Stored items:
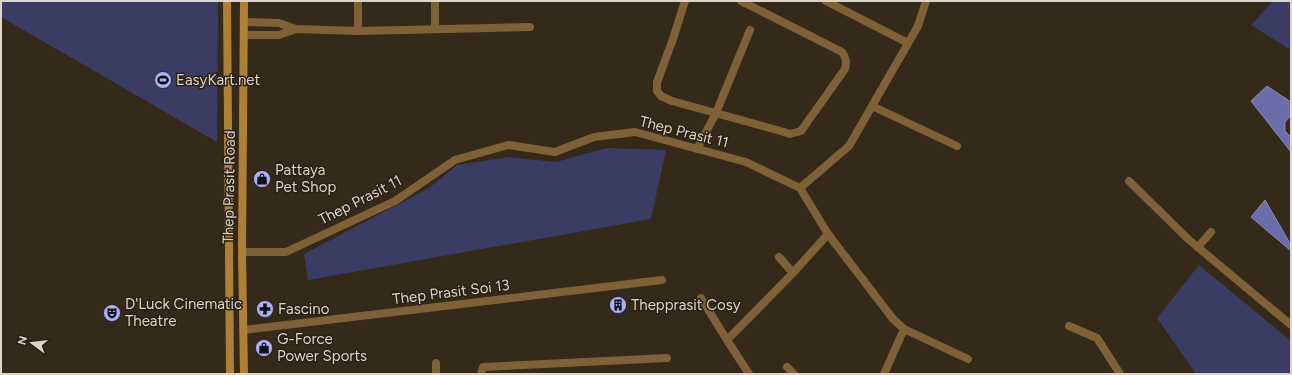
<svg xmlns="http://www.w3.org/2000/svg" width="1292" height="375" viewBox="0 0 1292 375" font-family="Figtree,sans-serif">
<rect width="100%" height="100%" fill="#352919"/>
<path fill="#3a3c63" d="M1 1H218L217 142 1 17Z
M1273 1H1291V50L1251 25Z
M607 148 666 150 651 219 308 280 304 254 429 188 457 165 509 157 556 162Z
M1199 265 1291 341V374H1196L1157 318Z"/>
<path fill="#696daa" stroke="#8c8cb4" d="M1267 86 1291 102V115L1285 122V131L1291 137V152L1251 101Z
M1265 200 1291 245V251L1251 217Z"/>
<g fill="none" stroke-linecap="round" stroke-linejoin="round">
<path stroke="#7f6138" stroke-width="8" d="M685 1 673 39 657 82V91L661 96 672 101 784 132 790 134 801 131 845 69C847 62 846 58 842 52L741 1
M826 1 908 43
M244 22 279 23 296 29
M435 29V1
M358 31V1
M244 35H279L296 29 358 31 530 27
M872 106 957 146
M697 149 716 113 750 30
M1129 181 1188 239 1291 325
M800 188 849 146 918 26 926 1
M1198 247 1211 232
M242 252H286L395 201 455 160 508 145 555 152 594 137 635 132 746 162 800 188 828 234 893 319 904 329 968 359
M779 257 793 273
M701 298 727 340 793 273 828 234
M1069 326 1097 338 1120 374
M244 330 662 280
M727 340 749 374
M436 363V374
M787 367 794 374
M481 374 483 367 667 358
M884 374 904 329"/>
<path stroke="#ae7f37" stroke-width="8" d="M227 1 230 374
M244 1 242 252 244 374"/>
</g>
<defs>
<g id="stadium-disc" transform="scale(0.9)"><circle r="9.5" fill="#aab0fc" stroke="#2b2010"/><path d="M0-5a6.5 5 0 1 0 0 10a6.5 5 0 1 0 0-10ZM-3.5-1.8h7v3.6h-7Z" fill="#111"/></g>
<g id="shop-disc" transform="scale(0.9)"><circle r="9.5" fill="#aab0fc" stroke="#2b2010"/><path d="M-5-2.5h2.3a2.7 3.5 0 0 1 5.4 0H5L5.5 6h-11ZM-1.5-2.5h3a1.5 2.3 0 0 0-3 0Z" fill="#111"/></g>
<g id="building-disc" transform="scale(0.9)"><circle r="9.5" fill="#aab0fc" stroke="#2b2010"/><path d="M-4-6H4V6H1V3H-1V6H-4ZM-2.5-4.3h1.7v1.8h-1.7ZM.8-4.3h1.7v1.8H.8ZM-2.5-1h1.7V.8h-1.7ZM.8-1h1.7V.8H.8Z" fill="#111"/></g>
<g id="pharmacy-disc" transform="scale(0.9)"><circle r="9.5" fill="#aab0fc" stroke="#2b2010"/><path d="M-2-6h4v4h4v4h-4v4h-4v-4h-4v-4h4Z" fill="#111"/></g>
<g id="theatre-disc" transform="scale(0.9)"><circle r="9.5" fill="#aab0fc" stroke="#2b2010"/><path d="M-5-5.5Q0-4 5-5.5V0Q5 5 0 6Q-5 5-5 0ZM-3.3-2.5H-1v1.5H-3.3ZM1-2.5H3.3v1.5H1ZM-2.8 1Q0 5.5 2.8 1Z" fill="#111"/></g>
</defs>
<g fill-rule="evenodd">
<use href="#stadium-disc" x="163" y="80"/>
<use href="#shop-disc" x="262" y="179"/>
<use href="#building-disc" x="618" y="305"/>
<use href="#pharmacy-disc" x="265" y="309"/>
<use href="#theatre-disc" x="112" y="313"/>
<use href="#shop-disc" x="264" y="348"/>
</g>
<g text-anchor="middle" stroke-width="3" stroke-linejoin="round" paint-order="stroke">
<g font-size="15" fill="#ddd5cb" stroke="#2b2010" text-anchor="start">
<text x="176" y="85">EasyKart.net</text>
<text x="275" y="175">Pattaya<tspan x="275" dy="17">Pet Shop</tspan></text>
<text x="125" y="309">D'Luck Cinematic<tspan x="125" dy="17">Theatre</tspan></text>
<text x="631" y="310">Thepprasit Cosy</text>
<text x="278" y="314">Fascino</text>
<text x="277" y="344">G-Force<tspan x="277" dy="17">Power Sports</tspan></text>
</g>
<g font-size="15" fill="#ddd5cb" stroke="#2b2010">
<text transform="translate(684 132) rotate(14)" y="5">Thep Prasit 11</text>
<text transform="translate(229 187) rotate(-89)" y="5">Thep Prasit Road</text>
<text transform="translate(360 200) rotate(-27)" y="5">Thep Prasit 11</text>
<text transform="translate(451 292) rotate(-7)" y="5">Thep Prasit Soi 13</text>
</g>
</g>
<rect width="1292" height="375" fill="none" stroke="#ddd5cb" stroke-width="4"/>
<g transform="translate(32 343) rotate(285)" stroke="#2b2010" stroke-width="3" paint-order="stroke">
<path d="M0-3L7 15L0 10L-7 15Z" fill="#ddd5cb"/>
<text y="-6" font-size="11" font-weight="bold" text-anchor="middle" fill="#ddd5cb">N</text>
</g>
</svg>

■ **Task item**: An exact, picture-free copy of the entries is required.

■ **Written response**:
<svg xmlns="http://www.w3.org/2000/svg" width="1292" height="375" viewBox="0 0 1292 375" font-family="Figtree,sans-serif">
<rect width="100%" height="100%" fill="#352919"/>
<path fill="#3a3c63" d="M1 1H218L217 142 1 17Z
M1273 1H1291V50L1251 25Z
M607 148 666 150 651 219 308 280 304 254 429 188 457 165 509 157 556 162Z
M1199 265 1291 341V374H1196L1157 318Z"/>
<path fill="#696daa" stroke="#8c8cb4" d="M1267 86 1291 102V115L1285 122V131L1291 137V152L1251 101Z
M1265 200 1291 245V251L1251 217Z"/>
<g fill="none" stroke-linecap="round" stroke-linejoin="round">
<path stroke="#7f6138" stroke-width="8" d="M685 1 673 39 657 82V91L661 96 672 101 784 132 790 134 801 131 845 69C847 62 846 58 842 52L741 1
M826 1 908 43
M244 22 279 23 296 29
M435 29V1
M358 31V1
M244 35H279L296 29 358 31 530 27
M872 106 957 146
M697 149 716 113 750 30
M1129 181 1188 239 1291 325
M800 188 849 146 918 26 926 1
M1198 247 1211 232
M242 252H286L395 201 455 160 508 145 555 152 594 137 635 132 746 162 800 188 828 234 893 319 904 329 968 359
M779 257 793 273
M701 298 727 340 793 273 828 234
M1069 326 1097 338 1120 374
M244 330 662 280
M727 340 749 374
M436 363V374
M787 367 794 374
M481 374 483 367 667 358
M884 374 904 329"/>
<path stroke="#ae7f37" stroke-width="8" d="M227 1 230 374
M244 1 242 252 244 374"/>
</g>
<defs>
<g id="stadium-disc" transform="scale(0.9)"><circle r="9.5" fill="#aab0fc" stroke="#2b2010"/><path d="M0-5a6.5 5 0 1 0 0 10a6.5 5 0 1 0 0-10ZM-3.5-1.8h7v3.6h-7Z" fill="#111"/></g>
<g id="shop-disc" transform="scale(0.9)"><circle r="9.5" fill="#aab0fc" stroke="#2b2010"/><path d="M-5-2.5h2.3a2.7 3.5 0 0 1 5.4 0H5L5.5 6h-11ZM-1.5-2.5h3a1.5 2.3 0 0 0-3 0Z" fill="#111"/></g>
<g id="building-disc" transform="scale(0.9)"><circle r="9.5" fill="#aab0fc" stroke="#2b2010"/><path d="M-4-6H4V6H1V3H-1V6H-4ZM-2.5-4.3h1.7v1.8h-1.7ZM.8-4.3h1.7v1.8H.8ZM-2.5-1h1.7V.8h-1.7ZM.8-1h1.7V.8H.8Z" fill="#111"/></g>
<g id="pharmacy-disc" transform="scale(0.9)"><circle r="9.5" fill="#aab0fc" stroke="#2b2010"/><path d="M-2-6h4v4h4v4h-4v4h-4v-4h-4v-4h4Z" fill="#111"/></g>
<g id="theatre-disc" transform="scale(0.9)"><circle r="9.5" fill="#aab0fc" stroke="#2b2010"/><path d="M-5-5.5Q0-4 5-5.5V0Q5 5 0 6Q-5 5-5 0ZM-3.3-2.5H-1v1.5H-3.3ZM1-2.5H3.3v1.5H1ZM-2.8 1Q0 5.5 2.8 1Z" fill="#111"/></g>
</defs>
<g fill-rule="evenodd">
<use href="#stadium-disc" x="163" y="80"/>
<use href="#shop-disc" x="262" y="179"/>
<use href="#building-disc" x="618" y="305"/>
<use href="#pharmacy-disc" x="265" y="309"/>
<use href="#theatre-disc" x="112" y="313"/>
<use href="#shop-disc" x="264" y="348"/>
</g>
<g text-anchor="middle" stroke-width="3" stroke-linejoin="round" paint-order="stroke">
<g font-size="15" fill="#ddd5cb" stroke="#2b2010" text-anchor="start">
<text x="176" y="85">EasyKart.net</text>
<text x="275" y="175">Pattaya<tspan x="275" dy="17">Pet Shop</tspan></text>
<text x="125" y="309">D'Luck Cinematic<tspan x="125" dy="17">Theatre</tspan></text>
<text x="631" y="310">Thepprasit Cosy</text>
<text x="278" y="314">Fascino</text>
<text x="277" y="344">G-Force<tspan x="277" dy="17">Power Sports</tspan></text>
</g>
<g font-size="15" fill="#ddd5cb" stroke="#2b2010">
<text transform="translate(684 132) rotate(14)" y="5">Thep Prasit 11</text>
<text transform="translate(229 187) rotate(-89)" y="5">Thep Prasit Road</text>
<text transform="translate(360 200) rotate(-27)" y="5">Thep Prasit 11</text>
<text transform="translate(451 292) rotate(-7)" y="5">Thep Prasit Soi 13</text>
</g>
</g>
<rect width="1292" height="375" fill="none" stroke="#ddd5cb" stroke-width="4"/>
<g transform="translate(32 343) rotate(285)" stroke="#2b2010" stroke-width="3" paint-order="stroke">
<path d="M0-3L7 15L0 10L-7 15Z" fill="#ddd5cb"/>
<text y="-6" font-size="11" font-weight="bold" text-anchor="middle" fill="#ddd5cb">N</text>
</g>
</svg>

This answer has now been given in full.